Labour in trouble

It is reported that the Labour Party is spending significantly more of its cash on fighting its legal battles than on political campaigning.

This week, lawyers for the Labour Party have begun another legal action adding to the recent history of the party’s legal and financial turmoil.

The costs for fighting this action alone are unlikely to be light, although it is a combination of legal costs with many other financial losses that are causing significant alarm within the party. However, it will not only be money that concerns the Labour leadership.

Legal trouble

The Labour Party’s accusations against five ex-staffers, Seumas Milne, Karie Murphy, Georgie Robertson, Harry Hayball and Laura Murray, of leaking a controversial internal report on antisemitism were lodged at the High Court seeking to place responsibility for the leak with them.

The five, who strenuously deny the claim, have taken up legal representation. Their legal team, Carter & Ruck, said their clients will ‘vigorously defend themselves’ in legal proceedings and seek full reimbursement for their costs. All of the five are Unite members who will support the defence.

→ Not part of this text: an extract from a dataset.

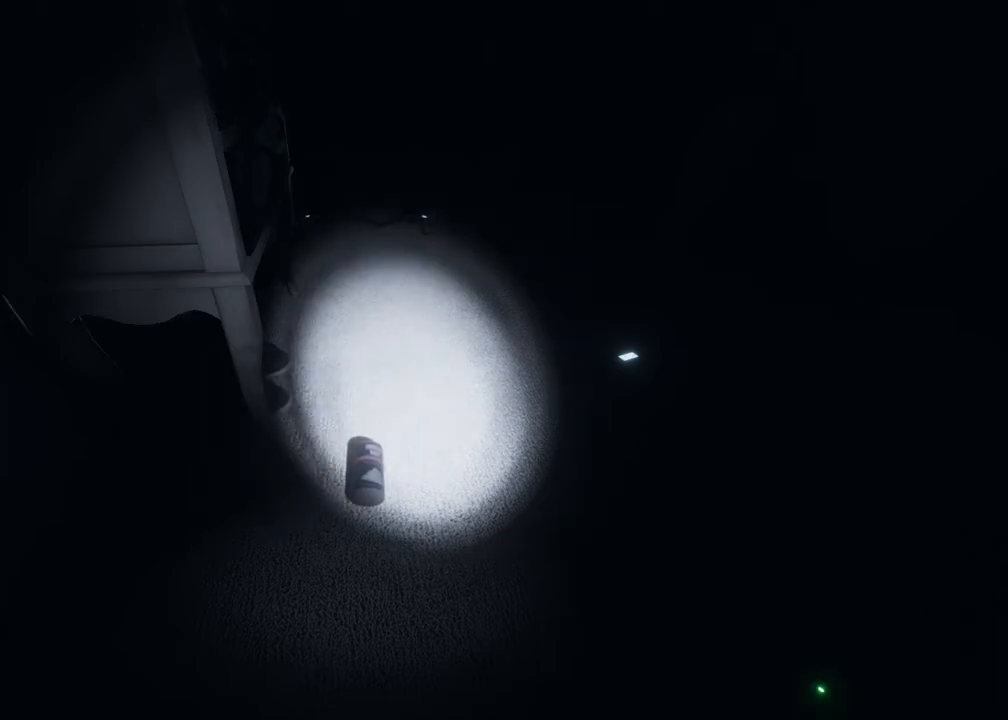
{"buttons": [], "left_stick": "center", "right_stick": "center", "events": [[17, "right_stick", "down"], [200, "right_stick", "center"], [333, "X", "down"], [400, "left_stick", "left"], [467, "X", "up"], [483, "left_stick", "center"]]}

A senior party source said they believed that this fight could end up costing the Labour Party more than Unite had contributed in the last decade.

Solidarity & legal trouble

In a cynical move against its own staff, Labour are set to remove the London weighting allowance from the salary of workers who refuse to work from the office for 3 days a week. GMB and Unite unions have said, if any of their members have London weighting removed without their consent, then the unions will make a ‘legal challenge’ against the party on their behalf.

In addition to these massive losses, since the Starmer reign began, trade union funding has been cut. This is said to be around £1 million.

Fundamental trouble

However, the legal troubles alone are not the only reason for the party’s financial troubles. Over the past two years at least 150,000 members are reported to have left the party, but Labour’s chaotic method of judging when a member has ‘officially’ left has caused insiders to speculate that this number is considerably higher.

Parliamentary electoral success is having a financial impact on Labour due to a loss of approximately £1.2m of taxpayer funds which are calculated based on how many seats a party holds.

In what could be seen as an error of judgement, the General Secretary of the party, David Evans, was reluctant to authorise the use of the national furlough scheme, which was to help sustain workers during the pandemic, for fear of negative publicity.

Why all this trouble?

There is a multitude of reasons which can help to persuade or dissuade people from proceeding with legal cases. Expenditure and affordability are probably top of any list.

Then there’s public perception to consider. Is the action seen as punitive or just?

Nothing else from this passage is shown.